年金

【55才以上の方必見】年金の振替加算とは?その理由や手続きをわかりやすく説明

振替加算とは、夫の加給年金が支給停止された後、妻の年金に振り替えられて加算される年金のことです。昭和41年4月2日よりも前に生まれた人が対象で、若い人ほど金額が減っていき、昭和20年生まれなら約11.1万円/年、昭和30年生まれなら約5.1万円/年を受け取れます。詳細は記事本文をご覧ください。

 

こんにちわ!FPまーこ(@maakomoneydiary)です。

 

今回の記事のテーマは「振替加算」です。

振替加算って、何ですか?
加給年金と関係しているらしいけど、具体的なことはわからないわ…。

 

まーこ
まーこ
振替加算とは、夫の加給年金が支給停止となった後、妻の年金に振り替えて加算される年金のことを言います。なるべくわかりやすくお伝えしていきますね!

########

作業内容 →
a) 抜粋本文の「振替加算とは、夫の加給年金が支給停止され」から「こんにちわ!FPまーこ(@maakomoneydiary)です。」までを、「妻の年金」を「配偶者の年金」に更新して書き出すこと。
b) 抜粋本文によると、振替加算の対象となるのはいつより前に生まれた人か答えること。
この後に並ぶ項目は参照しなくてよい。

########

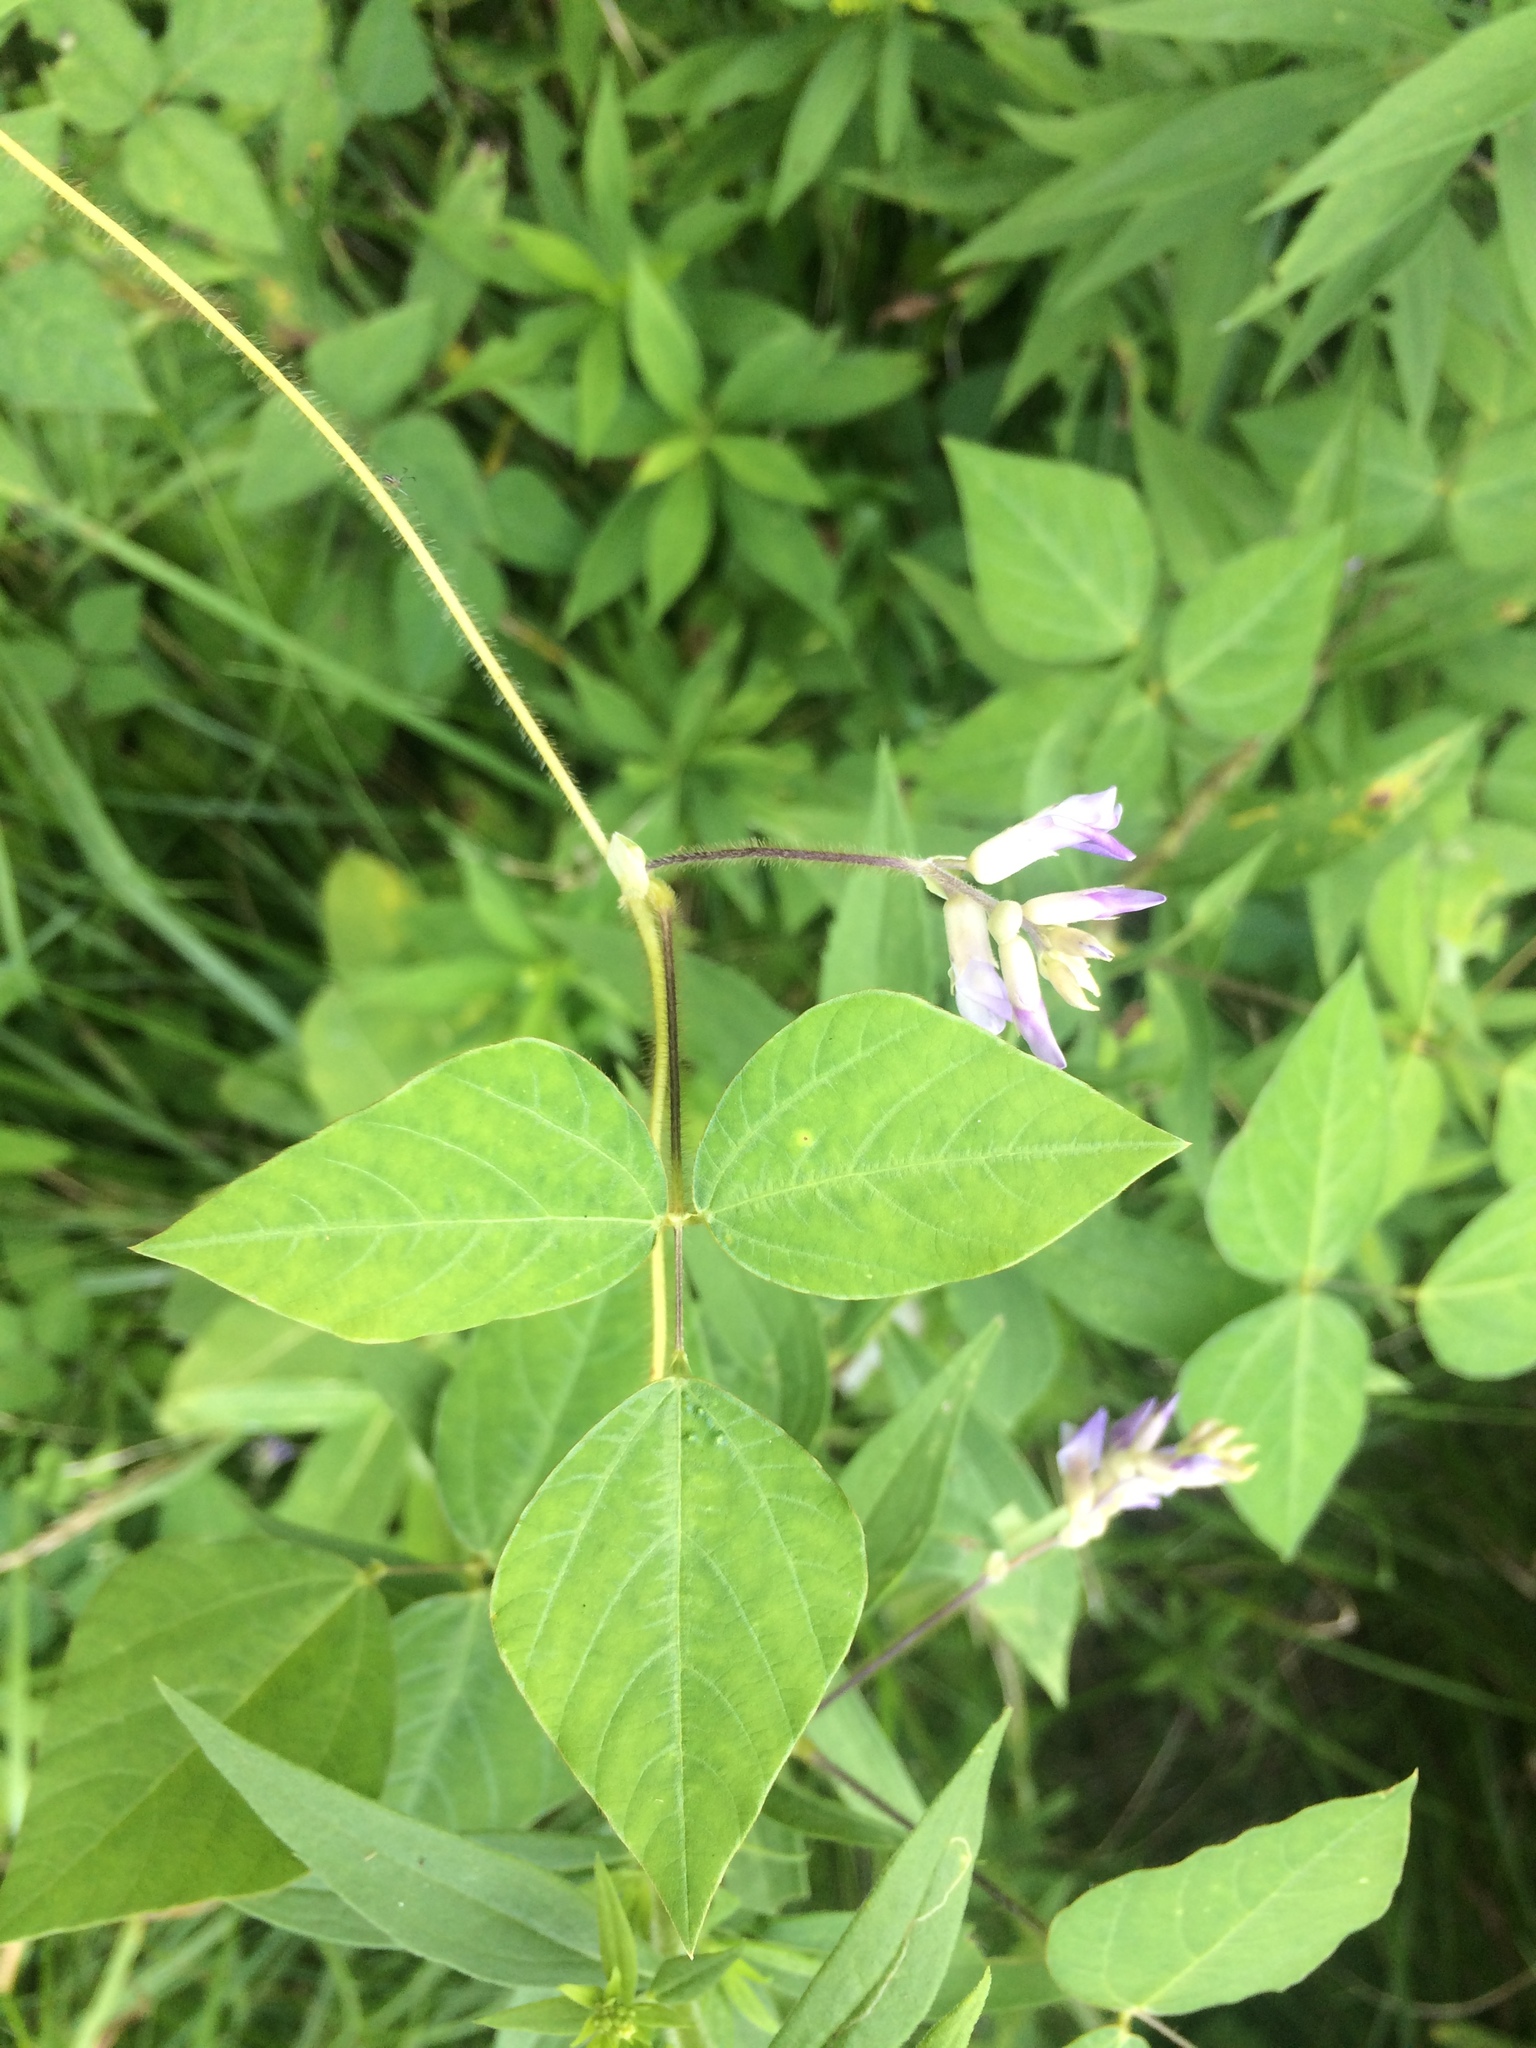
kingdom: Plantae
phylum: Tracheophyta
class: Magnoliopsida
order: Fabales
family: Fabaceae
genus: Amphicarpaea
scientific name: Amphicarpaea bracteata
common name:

########

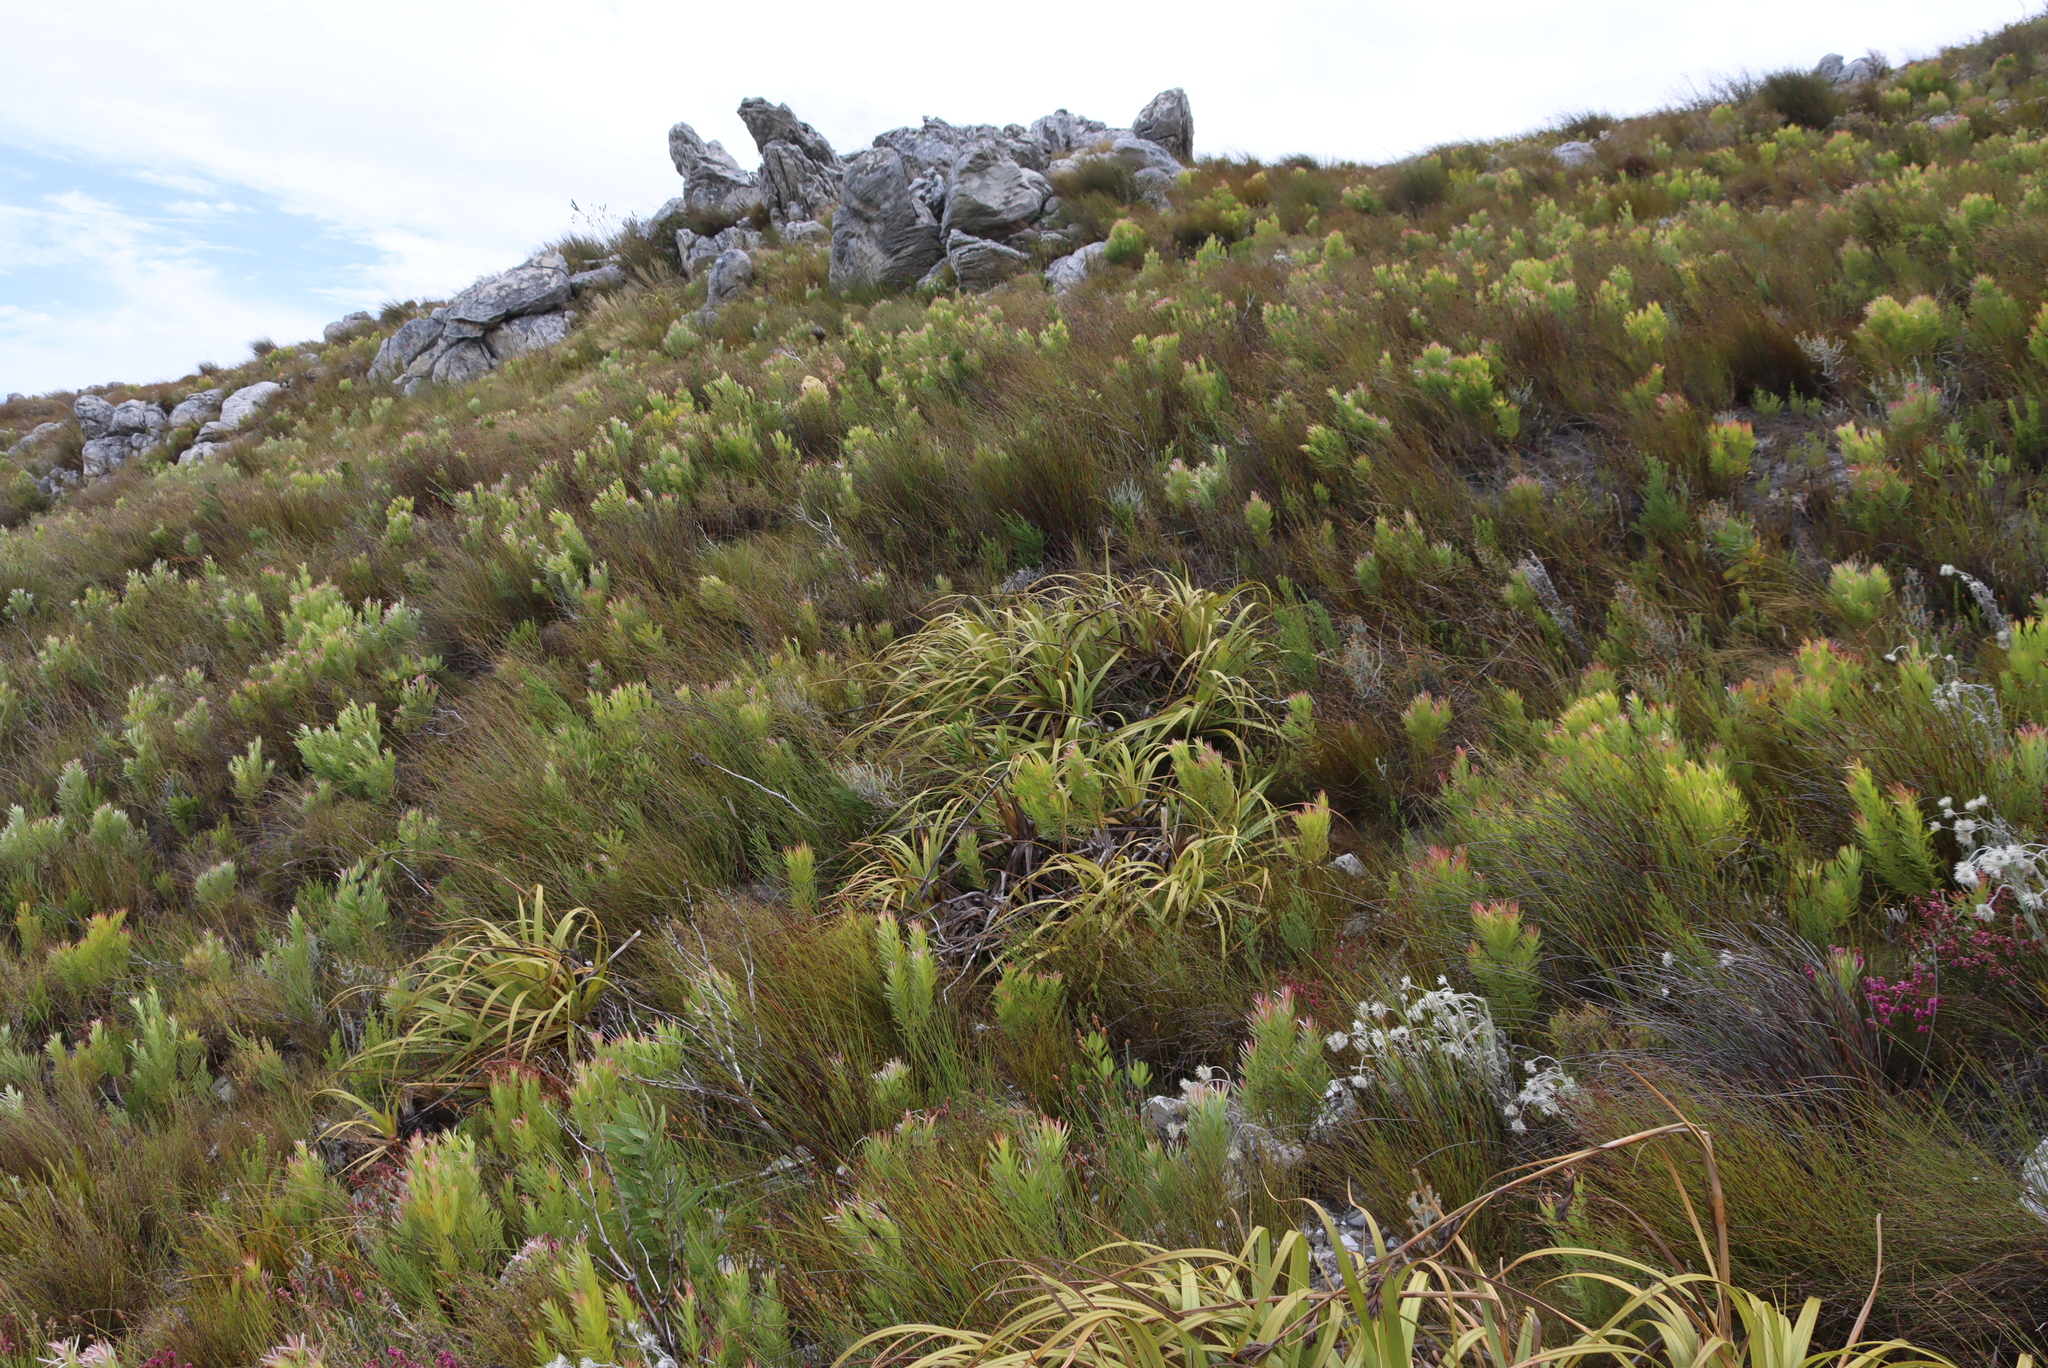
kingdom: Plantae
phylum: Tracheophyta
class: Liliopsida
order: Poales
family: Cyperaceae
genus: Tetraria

########

期待される出力 →
a)
振替加算とは、夫の加給年金が支給停止された後、配偶者の年金に振り替えられて加算される年金のことです。昭和41年4月2日よりも前に生まれた人が対象で、若い人ほど金額が減っていき、昭和20年生まれなら約11.1万円/年、昭和30年生まれなら約5.1万円/年を受け取れます。詳細は記事本文をご覧ください。

 

こんにちわ!FPまーこ(@maakomoneydiary)です。

b) 昭和41年4月2日より前に生まれた人。